**Document passage**
[start]

He gave medals to some, money to others, to others scapularies and rosaries, and, when he had no more to give, he bestowed his hat on one and divided his gloves between two more. And when a Captain offered the galley slave who had received it fifty ducats for one of the gloves, the man promptly refused, and stuck it in his hat as if it had been the finest plume.

The two fleets came face to face at eleven o'clock in the morning, scarcely a league dividing them. Then in a moment Ali Pasha could understand the extent of his error, seeing ship after ship that he had not counted on coming up the narrow channel of Oxia, and Marco Antonio Arrozo narrates that, turning round to the Christian captives who were chained to the benches, he said to them, deadly pale, "Brothers! Do what is your duty in return for the good treatment I have given you. If I am victorious, I promise you liberty, and if to-day is your day, God gives it to you."

Then the crafty Aluch Ali proposed to tack so as to bring the Christian fleet under the fire of the entrance of the gulf; but the proud Ottoman leader answered that never should the galleys of the Padisha, under his command, offer even an appearance of flight. Meanwhile the two fleets were man?uvring to form up for battle, the Ottoman one in the open sea, light and favoured by the wind, the Christian one heavy, and shut in by visible and invisible rocks which there surround the Curzolari islands, and hampered by the contrary wind. They spread out their left wing to the coast, getting quite close when the sounding allowed it, to prevent the Turkish galleys passing and attacking them from the rear. It was formed of fifty-three galleys, under Agostino Barbarigo, whose galley went first, as guide on the land side, the guide of the other side was Marco Quirini, with Venice's third flagship. The right wing, on the other hand, went out to sea; it consisted of fifty-six galleys, commanded and guided from the extreme right by Gian Andrea Doria, whose flagship had a globe of glass as a lantern, with gilded hoops; the left was guided by D. Juan de Cardona, with the flagship of Sicily.

Between the two wings, forming the centre division, were sixty-two galleys; in the middle the "Real" of D. John of Austria, flanked on each side by the flagships of the Captains Marco Antonio Colonna and Sebastian Veniero, and their stern guarded by D. John's "Patrona" and the ship of the Knight Commander D. Luis de Requesens, who did not wish to be separated for an instant from the Generalissimo; the two extremes of the centre division were led, on the left by the flagship of Malta, commanded by the Prior of Messina, Fr. Pietro Gustiniani. Behind the centre division and at a convenient distance were the thirty galleys in reserve, commanded by the Marqués de Santa Cruz. There was not more than the space necessary for man?uvring between ship and ship, and the line of the allied fleet extended at sea for nearly two miles. A mile in front of the line of battle were the six galliasses, two appertaining to each part of the fleet.

[end]

**Set tasks**
A – Please sum up the passage on the fleets in two sentences.
B – According to the passage on the fleets, what served as the lantern on Gian Andrea Doria's flagship?

**Extracted information**
[start]

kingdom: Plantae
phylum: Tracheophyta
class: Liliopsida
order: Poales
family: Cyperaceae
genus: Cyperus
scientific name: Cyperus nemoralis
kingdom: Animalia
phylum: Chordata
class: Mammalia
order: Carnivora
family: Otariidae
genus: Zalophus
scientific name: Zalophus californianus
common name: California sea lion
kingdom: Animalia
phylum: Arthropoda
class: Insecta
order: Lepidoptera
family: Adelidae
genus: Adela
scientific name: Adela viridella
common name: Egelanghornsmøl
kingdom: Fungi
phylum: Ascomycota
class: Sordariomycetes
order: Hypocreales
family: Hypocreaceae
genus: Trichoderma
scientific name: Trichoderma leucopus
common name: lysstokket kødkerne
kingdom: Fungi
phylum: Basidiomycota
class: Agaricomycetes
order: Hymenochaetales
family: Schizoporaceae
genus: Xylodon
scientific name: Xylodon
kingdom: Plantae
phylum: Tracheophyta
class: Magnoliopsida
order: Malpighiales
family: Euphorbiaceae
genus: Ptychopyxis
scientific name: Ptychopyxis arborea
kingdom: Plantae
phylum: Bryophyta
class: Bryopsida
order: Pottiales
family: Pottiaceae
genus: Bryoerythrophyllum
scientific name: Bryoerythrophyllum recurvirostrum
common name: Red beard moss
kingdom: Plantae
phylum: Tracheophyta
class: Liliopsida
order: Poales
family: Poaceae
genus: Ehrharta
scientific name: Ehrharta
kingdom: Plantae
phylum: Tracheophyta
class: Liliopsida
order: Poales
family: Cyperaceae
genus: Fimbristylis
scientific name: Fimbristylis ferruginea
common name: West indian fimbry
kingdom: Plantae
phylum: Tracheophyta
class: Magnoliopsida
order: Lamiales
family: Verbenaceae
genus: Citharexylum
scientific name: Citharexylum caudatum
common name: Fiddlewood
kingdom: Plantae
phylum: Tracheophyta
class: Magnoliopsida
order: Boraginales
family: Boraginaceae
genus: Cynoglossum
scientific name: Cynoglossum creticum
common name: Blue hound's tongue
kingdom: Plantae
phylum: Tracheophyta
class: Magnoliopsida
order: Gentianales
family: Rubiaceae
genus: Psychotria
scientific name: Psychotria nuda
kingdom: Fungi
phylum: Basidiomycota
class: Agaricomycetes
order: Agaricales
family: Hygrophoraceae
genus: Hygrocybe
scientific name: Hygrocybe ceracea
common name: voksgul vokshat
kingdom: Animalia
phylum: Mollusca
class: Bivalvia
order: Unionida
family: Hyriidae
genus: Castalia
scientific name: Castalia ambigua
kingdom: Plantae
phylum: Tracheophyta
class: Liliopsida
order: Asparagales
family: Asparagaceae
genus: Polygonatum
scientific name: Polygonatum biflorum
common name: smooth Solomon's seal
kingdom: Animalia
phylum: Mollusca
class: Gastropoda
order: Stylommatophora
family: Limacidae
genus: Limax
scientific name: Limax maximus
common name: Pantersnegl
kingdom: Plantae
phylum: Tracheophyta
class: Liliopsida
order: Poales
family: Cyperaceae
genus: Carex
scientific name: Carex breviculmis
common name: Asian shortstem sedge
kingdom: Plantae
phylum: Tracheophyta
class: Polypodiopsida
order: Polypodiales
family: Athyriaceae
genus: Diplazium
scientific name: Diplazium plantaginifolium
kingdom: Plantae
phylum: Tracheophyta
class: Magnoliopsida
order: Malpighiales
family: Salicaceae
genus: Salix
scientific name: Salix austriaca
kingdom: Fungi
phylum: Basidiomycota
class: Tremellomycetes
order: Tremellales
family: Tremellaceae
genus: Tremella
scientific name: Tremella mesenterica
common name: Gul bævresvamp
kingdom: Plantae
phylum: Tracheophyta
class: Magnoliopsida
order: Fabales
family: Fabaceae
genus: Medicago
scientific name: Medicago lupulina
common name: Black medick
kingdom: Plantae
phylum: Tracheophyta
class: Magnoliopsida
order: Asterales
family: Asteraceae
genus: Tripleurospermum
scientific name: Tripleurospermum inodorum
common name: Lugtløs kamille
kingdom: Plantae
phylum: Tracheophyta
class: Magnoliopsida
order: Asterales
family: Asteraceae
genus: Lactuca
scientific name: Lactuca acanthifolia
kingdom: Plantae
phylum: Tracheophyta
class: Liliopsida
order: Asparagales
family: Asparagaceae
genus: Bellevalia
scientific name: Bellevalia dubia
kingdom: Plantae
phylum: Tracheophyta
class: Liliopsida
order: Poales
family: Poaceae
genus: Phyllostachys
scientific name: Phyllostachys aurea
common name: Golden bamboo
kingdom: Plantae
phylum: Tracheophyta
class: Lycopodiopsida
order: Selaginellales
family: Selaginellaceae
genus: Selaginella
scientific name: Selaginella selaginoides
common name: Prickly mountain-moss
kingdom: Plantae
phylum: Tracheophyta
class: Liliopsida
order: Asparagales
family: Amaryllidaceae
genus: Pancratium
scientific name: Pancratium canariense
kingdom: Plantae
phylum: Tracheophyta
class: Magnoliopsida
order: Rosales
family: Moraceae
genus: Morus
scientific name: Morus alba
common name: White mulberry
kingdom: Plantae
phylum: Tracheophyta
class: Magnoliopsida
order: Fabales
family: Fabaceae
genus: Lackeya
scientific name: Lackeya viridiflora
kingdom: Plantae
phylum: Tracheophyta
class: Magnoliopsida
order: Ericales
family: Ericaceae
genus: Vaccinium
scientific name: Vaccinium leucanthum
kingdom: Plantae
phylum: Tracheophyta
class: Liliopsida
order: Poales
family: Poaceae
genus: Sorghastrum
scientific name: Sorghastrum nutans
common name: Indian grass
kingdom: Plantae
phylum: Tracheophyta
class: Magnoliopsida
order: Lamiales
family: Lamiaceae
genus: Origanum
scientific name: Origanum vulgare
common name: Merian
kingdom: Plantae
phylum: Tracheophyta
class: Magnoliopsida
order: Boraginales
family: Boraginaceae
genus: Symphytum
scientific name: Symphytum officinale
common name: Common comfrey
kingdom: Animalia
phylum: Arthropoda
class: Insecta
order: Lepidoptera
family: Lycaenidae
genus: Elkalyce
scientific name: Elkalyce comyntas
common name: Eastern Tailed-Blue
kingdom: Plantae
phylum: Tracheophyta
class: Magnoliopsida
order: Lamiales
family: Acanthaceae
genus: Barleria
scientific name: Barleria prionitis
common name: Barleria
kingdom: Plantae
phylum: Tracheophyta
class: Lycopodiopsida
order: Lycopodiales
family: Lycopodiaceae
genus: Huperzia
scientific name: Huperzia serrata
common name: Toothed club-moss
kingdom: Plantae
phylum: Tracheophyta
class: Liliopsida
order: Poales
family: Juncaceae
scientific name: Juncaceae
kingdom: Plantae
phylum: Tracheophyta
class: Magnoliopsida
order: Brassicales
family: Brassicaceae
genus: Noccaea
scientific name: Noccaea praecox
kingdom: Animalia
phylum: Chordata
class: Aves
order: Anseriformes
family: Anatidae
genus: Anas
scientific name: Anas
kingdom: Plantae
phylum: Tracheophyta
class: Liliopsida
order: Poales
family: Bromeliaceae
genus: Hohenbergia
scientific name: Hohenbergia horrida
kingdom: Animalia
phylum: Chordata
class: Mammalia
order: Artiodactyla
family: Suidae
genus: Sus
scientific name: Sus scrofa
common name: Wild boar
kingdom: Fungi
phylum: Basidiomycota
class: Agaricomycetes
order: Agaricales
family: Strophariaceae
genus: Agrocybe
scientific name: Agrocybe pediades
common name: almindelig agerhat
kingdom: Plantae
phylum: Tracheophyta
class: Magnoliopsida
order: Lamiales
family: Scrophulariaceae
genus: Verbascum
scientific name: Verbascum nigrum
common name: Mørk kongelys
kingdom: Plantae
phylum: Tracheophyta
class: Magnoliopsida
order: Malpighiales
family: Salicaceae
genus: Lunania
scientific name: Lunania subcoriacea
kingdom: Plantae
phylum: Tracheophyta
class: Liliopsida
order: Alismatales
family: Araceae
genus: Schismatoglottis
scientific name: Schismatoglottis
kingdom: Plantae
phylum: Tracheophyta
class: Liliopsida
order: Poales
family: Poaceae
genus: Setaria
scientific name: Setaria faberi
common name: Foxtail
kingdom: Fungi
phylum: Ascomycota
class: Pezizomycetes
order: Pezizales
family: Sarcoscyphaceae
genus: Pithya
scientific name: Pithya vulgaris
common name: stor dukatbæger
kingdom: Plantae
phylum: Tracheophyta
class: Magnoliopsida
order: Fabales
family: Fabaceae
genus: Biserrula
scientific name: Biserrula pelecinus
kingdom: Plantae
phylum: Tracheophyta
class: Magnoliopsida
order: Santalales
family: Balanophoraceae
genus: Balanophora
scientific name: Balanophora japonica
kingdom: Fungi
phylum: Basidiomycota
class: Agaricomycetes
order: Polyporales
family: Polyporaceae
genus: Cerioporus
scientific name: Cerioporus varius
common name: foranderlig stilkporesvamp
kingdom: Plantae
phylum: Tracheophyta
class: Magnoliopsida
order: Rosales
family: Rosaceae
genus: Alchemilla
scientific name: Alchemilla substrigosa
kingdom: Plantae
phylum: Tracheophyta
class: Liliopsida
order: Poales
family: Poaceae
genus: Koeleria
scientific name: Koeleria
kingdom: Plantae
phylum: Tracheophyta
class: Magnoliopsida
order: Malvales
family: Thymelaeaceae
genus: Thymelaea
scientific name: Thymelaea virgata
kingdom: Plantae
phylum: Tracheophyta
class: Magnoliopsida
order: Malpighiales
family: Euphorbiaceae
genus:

[end]

**Results**
A – When the Christian and Ottoman fleets met at eleven in the morning, Ali Pasha saw more ships than he had counted on and turned down Aluch Ali's proposal to tack, refusing to let his galleys offer even an appearance of flight. The Christian fleet formed a left wing of fifty-three galleys under Agostino Barbarigo, a right wing of fifty-six under Gian Andrea Doria, a center of sixty-two around D. John of Austria's "Real," thirty reserve galleys under the Marqués de Santa Cruz, and six galliasses a mile in front.

B – A globe of glass with gilded hoops.